This world offered me no spaces, just for me
So I set out to build a space that was all my own
Once it was devised and developed
I filled it with my treasures and my trinkets
I filled it with my art and my brilliance
I sat in the middle of the room that I’d created and sang until I wept
And finally not knowing better, then the best that I could know,
I began to fill it with my doubts and my anxieties
I fed it with my fears and my worst case scenarios
I painted the walls with my hunger and the need to always know;
Am I good enough to be here doing this?
Overwhelmed by the ghosts I had invited in,
I found myself unable to move.
And so here too this space of mine
Began to resemble the world I had run from
The spaces I had hoped to leave behind
In a dream my teacher came to me
I asked her what I was doing wrong
She told me that my question held the answer
“You are already healed,” she reminded me,
“Your ancestors wonder, ‘Why does this lady keep acting like [her spirit is] sick?’”
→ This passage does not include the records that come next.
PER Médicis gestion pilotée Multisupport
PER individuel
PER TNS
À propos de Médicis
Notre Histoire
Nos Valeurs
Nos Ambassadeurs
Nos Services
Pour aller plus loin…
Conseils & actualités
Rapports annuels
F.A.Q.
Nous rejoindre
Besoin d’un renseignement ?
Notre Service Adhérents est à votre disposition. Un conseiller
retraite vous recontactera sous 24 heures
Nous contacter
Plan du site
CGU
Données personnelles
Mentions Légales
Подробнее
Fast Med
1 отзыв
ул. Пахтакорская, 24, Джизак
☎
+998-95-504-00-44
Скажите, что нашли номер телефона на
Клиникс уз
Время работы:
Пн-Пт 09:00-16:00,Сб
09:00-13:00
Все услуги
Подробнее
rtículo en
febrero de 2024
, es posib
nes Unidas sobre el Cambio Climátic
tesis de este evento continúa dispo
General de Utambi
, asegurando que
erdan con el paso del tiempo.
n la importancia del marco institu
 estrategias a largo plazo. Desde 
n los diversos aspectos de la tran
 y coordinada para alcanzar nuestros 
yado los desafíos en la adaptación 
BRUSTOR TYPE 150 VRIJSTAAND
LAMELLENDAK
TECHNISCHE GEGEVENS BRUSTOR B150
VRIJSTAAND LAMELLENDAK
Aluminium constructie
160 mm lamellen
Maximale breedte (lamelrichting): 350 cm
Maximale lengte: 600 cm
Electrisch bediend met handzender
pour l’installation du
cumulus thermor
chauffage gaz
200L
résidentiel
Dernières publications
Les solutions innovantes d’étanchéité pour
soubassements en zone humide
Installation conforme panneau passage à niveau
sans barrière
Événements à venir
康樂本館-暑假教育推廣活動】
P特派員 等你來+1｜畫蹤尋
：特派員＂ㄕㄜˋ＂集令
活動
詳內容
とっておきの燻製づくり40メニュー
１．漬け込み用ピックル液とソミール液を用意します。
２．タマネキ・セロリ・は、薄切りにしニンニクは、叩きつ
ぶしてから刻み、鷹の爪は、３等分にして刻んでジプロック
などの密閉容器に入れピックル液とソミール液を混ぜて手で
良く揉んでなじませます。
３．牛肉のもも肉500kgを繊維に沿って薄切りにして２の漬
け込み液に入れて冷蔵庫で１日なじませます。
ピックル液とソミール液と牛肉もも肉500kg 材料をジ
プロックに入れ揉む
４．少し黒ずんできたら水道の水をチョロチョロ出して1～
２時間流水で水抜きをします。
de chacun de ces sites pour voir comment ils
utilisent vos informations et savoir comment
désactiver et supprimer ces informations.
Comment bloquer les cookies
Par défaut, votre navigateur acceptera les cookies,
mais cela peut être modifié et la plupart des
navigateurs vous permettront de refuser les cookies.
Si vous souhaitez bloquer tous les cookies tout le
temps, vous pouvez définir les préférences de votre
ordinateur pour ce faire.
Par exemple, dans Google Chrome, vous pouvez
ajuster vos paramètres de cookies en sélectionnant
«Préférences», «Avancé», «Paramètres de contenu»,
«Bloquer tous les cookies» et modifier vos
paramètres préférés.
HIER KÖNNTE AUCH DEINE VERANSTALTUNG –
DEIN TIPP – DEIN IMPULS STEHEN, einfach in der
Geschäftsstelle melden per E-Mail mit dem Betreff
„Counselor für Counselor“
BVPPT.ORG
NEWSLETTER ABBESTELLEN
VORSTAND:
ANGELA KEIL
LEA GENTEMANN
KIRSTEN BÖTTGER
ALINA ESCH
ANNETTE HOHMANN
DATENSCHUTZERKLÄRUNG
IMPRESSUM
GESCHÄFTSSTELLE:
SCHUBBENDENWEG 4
The next morning I felt the wind change
A few weeks later I wrote a letter to God
And in the act of doing so I heard my true name
It occurred to me
That if I am to build a space that is all my own
Capable of holding my treasures and my trinkets
Capable of housing my art and my brilliance
Then I must leave my doubts and insecurities on the outside looking in
The world is so full of spaces in which they can belong
So many spaces where my worth can be questioned and debated and cast to the side
So many spaces where my uneasiness can be held in high esteem and reassured
Until it feels justified in it’s need to cling, and distrust, and withhold
The space that I’ve built, can be no place for such things
The space that I’ve built must be sacred in it’s clarity that I belong here.
The best of me belongs here.
Gently holding the knowledge that creating such a space
Does something to the fabric of worlds long gone and worlds still yet to come
Gently holding to the hope that creating such a space, does something to the world outside.